# What you need to do
From the first line to the last, please reproduce the material exactly, skipping the pictures.

====== Exercise materials ======

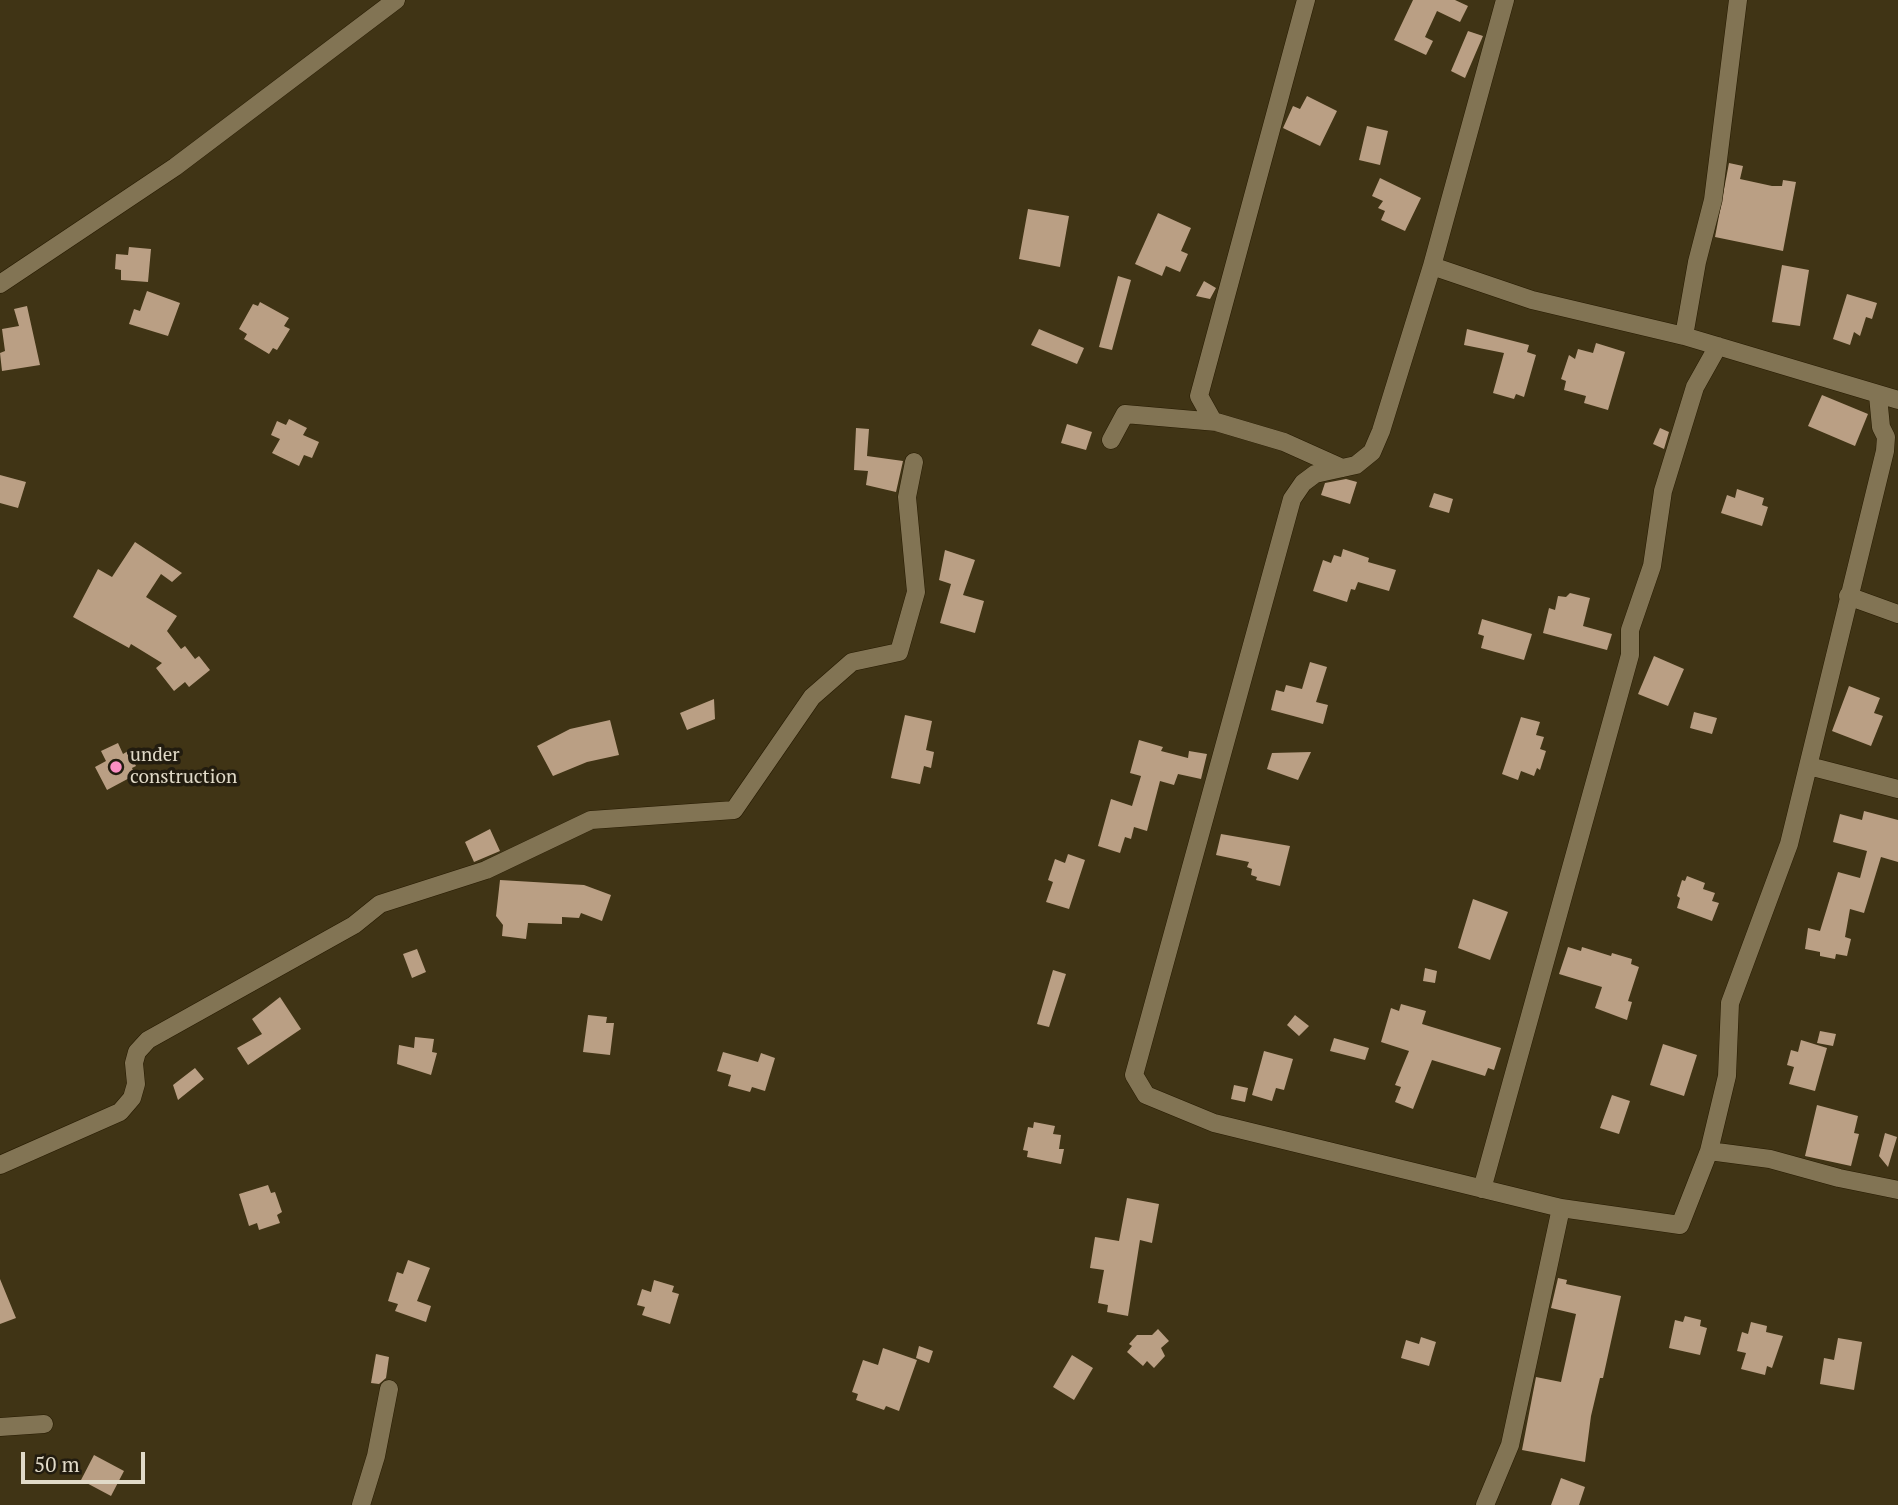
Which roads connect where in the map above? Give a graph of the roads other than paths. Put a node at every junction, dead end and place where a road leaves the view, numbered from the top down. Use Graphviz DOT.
graph roads {
  1 [pos="396,0"];
  2 [pos="1306,0"];
  3 [pos="1505,0"];
  4 [pos="1738,0"];
  5 [pos="1432,266"];
  6 [pos="0,284"];
  7 [pos="1684,336"];
  8 [pos="1718,346"];
  9 [pos="1878,396"];
  10 [pos="1898,400"];
  11 [pos="1217,422"];
  12 [pos="1892,433"];
  13 [pos="1111,440"];
  14 [pos="914,462"];
  15 [pos="1342,468"];
  16 [pos="1848,596"];
  17 [pos="1898,614"];
  18 [pos="1809,766"];
  19 [pos="1898,789"];
  20 [pos="1710,1151"];
  21 [pos="0,1165"];
  22 [pos="1897,1186"];
  23 [pos="1482,1189"];
  24 [pos="1561,1208"];
  25 [pos="389,1389"];
  26 [pos="44,1424"];
  27 [pos="0,1427"];
  28 [pos="361,1505"];
  29 [pos="1485,1505"];
  1 -- 6 [label="street"];
  2 -- 11 [label="street"];
  3 -- 5 [label="street"];
  4 -- 7 [label="street"];
  5 -- 7 [label="street"];
  5 -- 15 [label="street"];
  7 -- 8 [label="street"];
  8 -- 9 [label="street"];
  8 -- 23 [label="street"];
  9 -- 10 [label="street"];
  9 -- 12 [label="street"];
  11 -- 13 [label="street"];
  11 -- 15 [label="street"];
  12 -- 16 [label="street"];
  14 -- 21 [label="street"];
  15 -- 23 [label="street"];
  16 -- 17 [label="street"];
  16 -- 18 [label="street"];
  18 -- 19 [label="street"];
  18 -- 20 [label="street"];
  20 -- 22 [label="street"];
  20 -- 24 [label="street"];
  23 -- 24 [label="street"];
  24 -- 29 [label="street"];
  25 -- 28 [label="street"];
  26 -- 27 [label="street"];
}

======

# Answer section
Which roads connect where in the map above? Give a graph of the roads other than paths. Put a node at every junction, dead end and place where a road leaves the view, numbered from the top down. Use Graphviz DOT.
graph roads {
  1 [pos="396,0"];
  2 [pos="1306,0"];
  3 [pos="1505,0"];
  4 [pos="1738,0"];
  5 [pos="1432,266"];
  6 [pos="0,284"];
  7 [pos="1684,336"];
  8 [pos="1718,346"];
  9 [pos="1878,396"];
  10 [pos="1898,400"];
  11 [pos="1217,422"];
  12 [pos="1892,433"];
  13 [pos="1111,440"];
  14 [pos="914,462"];
  15 [pos="1342,468"];
  16 [pos="1848,596"];
  17 [pos="1898,614"];
  18 [pos="1809,766"];
  19 [pos="1898,789"];
  20 [pos="1710,1151"];
  21 [pos="0,1165"];
  22 [pos="1897,1186"];
  23 [pos="1482,1189"];
  24 [pos="1561,1208"];
  25 [pos="389,1389"];
  26 [pos="44,1424"];
  27 [pos="0,1427"];
  28 [pos="361,1505"];
  29 [pos="1485,1505"];
  1 -- 6 [label="street"];
  2 -- 11 [label="street"];
  3 -- 5 [label="street"];
  4 -- 7 [label="street"];
  5 -- 7 [label="street"];
  5 -- 15 [label="street"];
  7 -- 8 [label="street"];
  8 -- 9 [label="street"];
  8 -- 23 [label="street"];
  9 -- 10 [label="street"];
  9 -- 12 [label="street"];
  11 -- 13 [label="street"];
  11 -- 15 [label="street"];
  12 -- 16 [label="street"];
  14 -- 21 [label="street"];
  15 -- 23 [label="street"];
  16 -- 17 [label="street"];
  16 -- 18 [label="street"];
  18 -- 19 [label="street"];
  18 -- 20 [label="street"];
  20 -- 22 [label="street"];
  20 -- 24 [label="street"];
  23 -- 24 [label="street"];
  24 -- 29 [label="street"];
  25 -- 28 [label="street"];
  26 -- 27 [label="street"];
}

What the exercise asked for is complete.